The kind term we use these days for a program like KICK is that it is “grassroots.” It doesn’t have any of the glitz of well-polished productions. It’s not perfect. No one would use it for a marketing program. So…how in the world are we growing? Why do kids keep coming back? Why do they invite their friends? I asked Nick this question, after reflecting on all of the glitches of the afternoon. 

He said, “They keep coming because they are loved.” 

I think he’s right. The kids don’t come to KICK because it is the kind of program that Christianity Today would run an article about. They come to experience the love of God. They don’t love the leaders because we are cool. They love us because we love them. They love us because we care about them so much that we show up to love them despite being amateurs. They don’t care that we meet in an old basement, on antique chairs, and sing acapella. They hear their stories in the Bible. Not just stories about miracles and heroes, but stories about people who were forgotten. They learn about being kind, being seen, and being loved.

That is what makes KICK a success.They keep coming because they are loved.

Wednesday, September 27, 2017

The Paradox of Kids



If you happened to catch Facebook Live Prayer last night, I’m sure you saw the paradox.

My kids were driving me crazy. They read prayers in funny voices. They made unrelated comments. They made the sound and video quality low. They played with the camera and made faces. They threw what I think was a sock across the room at me. They made me the “hot mess mom” in a time when I really wanted to just be a “pastor mom.” I was at my wits end.

Then in the middle of that train wreck, they ask important questions about prejudice and racism. Lately adults have been fighting about these issues. White people, of which I am one, seem to be putting their fingers in their ears when they are not pointing the finger back at the people of color who are pointing out inequality and injustice.
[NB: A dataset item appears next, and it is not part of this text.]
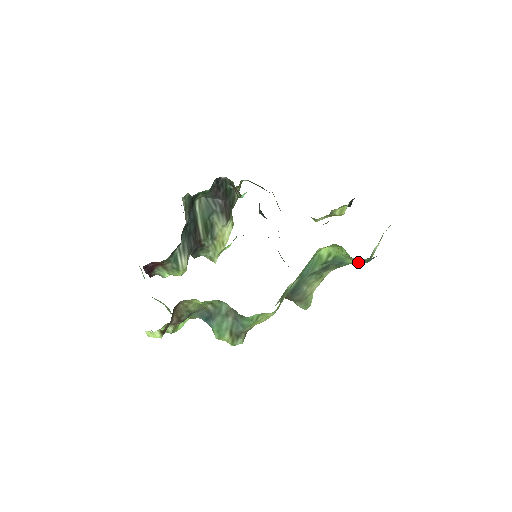
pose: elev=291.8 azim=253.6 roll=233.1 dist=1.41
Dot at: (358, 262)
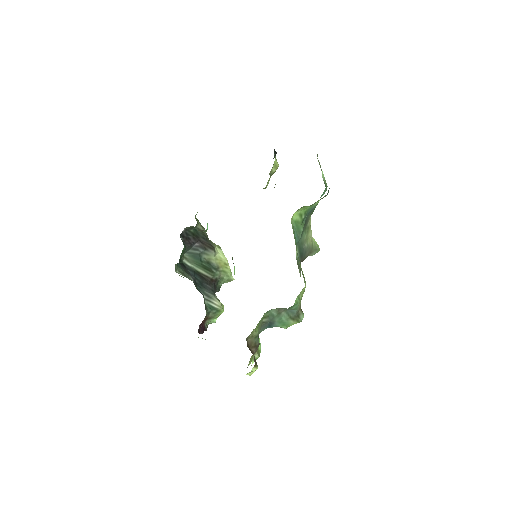
Dot at: (321, 196)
But not kids. They ask the right questions. They are curious. They don’t mind when you point out the evidence that something is wrong. Lydia made the same statement as many white adults have, “but you aren’t prejudice,” but she said it without being defensive. When I pointed out that I don’t have local friends who are black, she stated the obvious response, that is because there aren’t many people of color in our town and community. Then she let me ask the question that gets to the root of our problem in Indiana and the United States as a whole. Why are there no people of color in our community?

It is because of our history of racism. It is because of systematic prejudice, where people are not safe because of the color of their skin. It is because they were not free to have a house in certain communities. It is because houses and land are left as inheritances, so they are trapped in the history of racism and prejudice that is no longer legal.

So here is the paradox. The kids make everything more chaotic, but also much more meaningful at the same time. So, despite my declaration after the camera was off that we will never do that again, we probably will. Because I know they will ask the hard questions and bring up the white elephants.

This is why we need to make room for them in our congregations. Not so we feel young again. Not as a sign of our growth and future. We need them to say the truth without any political agenda, no matter how ugly it is. We need children because Jesus says the kingdom of God belongs to them. If we want to understand it better and be a part of it as well, we need the chaos and honesty of children in the room. That means they can’t just be seen and not heard. Because what they say is often the truth we need to hear most.